Glutenfreies Bier: Genuss für alle dank Spezialmalz – Lebensmittelchemiker tagen in Würzburg

Der Regionalverband Bayern der Lebensmittelchemischen Gesellschaft führt am 24. Februar an der Universität Würzburg seine 65. Arbeitstagung durch. Auf dem Programm der Tagung stehen Diskussionsvorträge aus den Bereichen Lebensmittelanalytik, Lebensmittelsicherheit und Lebensmittelqualität. Themen hierzu sind zum Beispiel der Herkunftsnachweis von Fleisch oder die toxikologische Wirkung von Schimmelpilzgiften. Besondere Aufmerksamkeit erhält ein Vortrag, der über eine spezielle Malzherstellung informiert. Durch diese Methode kann das Angebot und die Qualität von glutenfreiem Bier verbessert werden.

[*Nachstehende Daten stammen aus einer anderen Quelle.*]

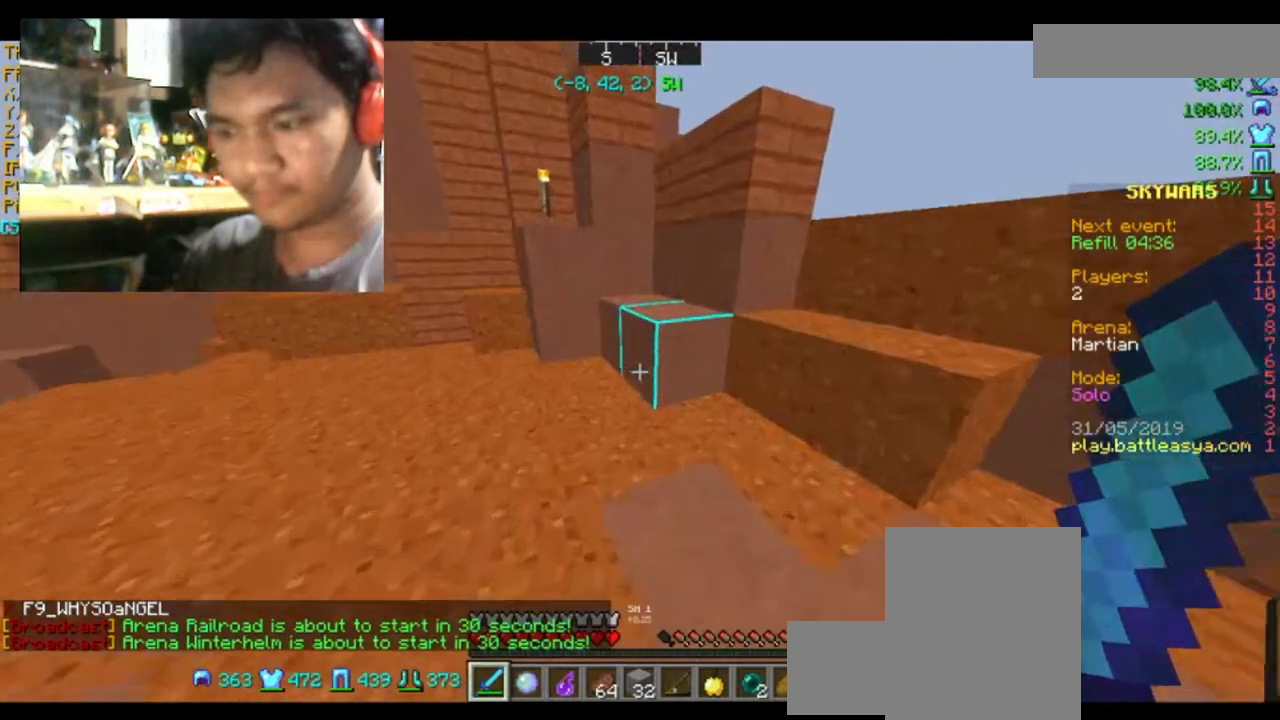
Gameplay with keyboard and mouse; each line is a JSON object with the keys and mouse buttons held at the frame after it. "events" lists presses ("down") and releases ("up") of "a", "d", "s", "space", "w", "mouse_left" and "mouse_right" between this image and that frame as [ms after this image, input, new state], when the widget could be followed in between. "mouse_left", "mouse_right" = the "left", "right" buttons of the "mouse" list. No other keys are recorded. Fast repeated clicks can show as one long hold. Mouse movement is not recorded.
{"keys": ["a", "w"], "mouse": [], "events": [[234, "a", "down"]]}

Zöliakiebetroffene leiden unter einer Glutenunverträglichkeit. Sie müssen sich deshalb ein Leben lang von glutenfreien Lebensmitteln ernähren, was eine erhebliche Einschränkung ihrer Lebensqualität bedeutet. Auch Bier gehört zu den Lebensmitteln, die für Zöliakiebetroffene nicht erlaubt sind, weshalb der Ruf nach qualitativ hochwertigem, glutenfreiem Bier laut ist. Dies ist Thema des Vortrags von Verena Knorr, Doktorandin an der Deutschen Forschungsanstalt für Lebensmittelchemie (DFAL) in Freising. Sie berichtet über die Herstellung von glutenfreiem Bier unter Beachtung des Reinheitsgebotes. Dazu müssen getreideeigene Peptidasen durch besondere Keimungsbedingungen bei der Malzherstellung aktiviert werden. Aus dem erhaltenen Spezialmalz wird dann ein enzymaktiver Malzextrakt hergestellt, der zum Abbau des in einer konventionellen Bierwürze vorliegenden Restglutens eingesetzt wird. Dadurch wird der Glutengehalt der Würze unter den Grenzwert von 20 mg Gluten/kg gesenkt, so dass das daraus hergestellte Bier als glutenfrei bezeichnet werden darf. Dadurch könnte in Zukunft die Qualität und das Angebot an glutenfreien Getränken für Zöliakiebetroffene verbessert werden. Die Arbeiten werden im Arbeitskreis von Professor Dr. Peter Köhler, stellvertretender Direktor der DFAL, in Zusammenarbeit mit dem Lehrstuhl für Brau- und Getränketechnologie der Technischen Universität München durchgeführt.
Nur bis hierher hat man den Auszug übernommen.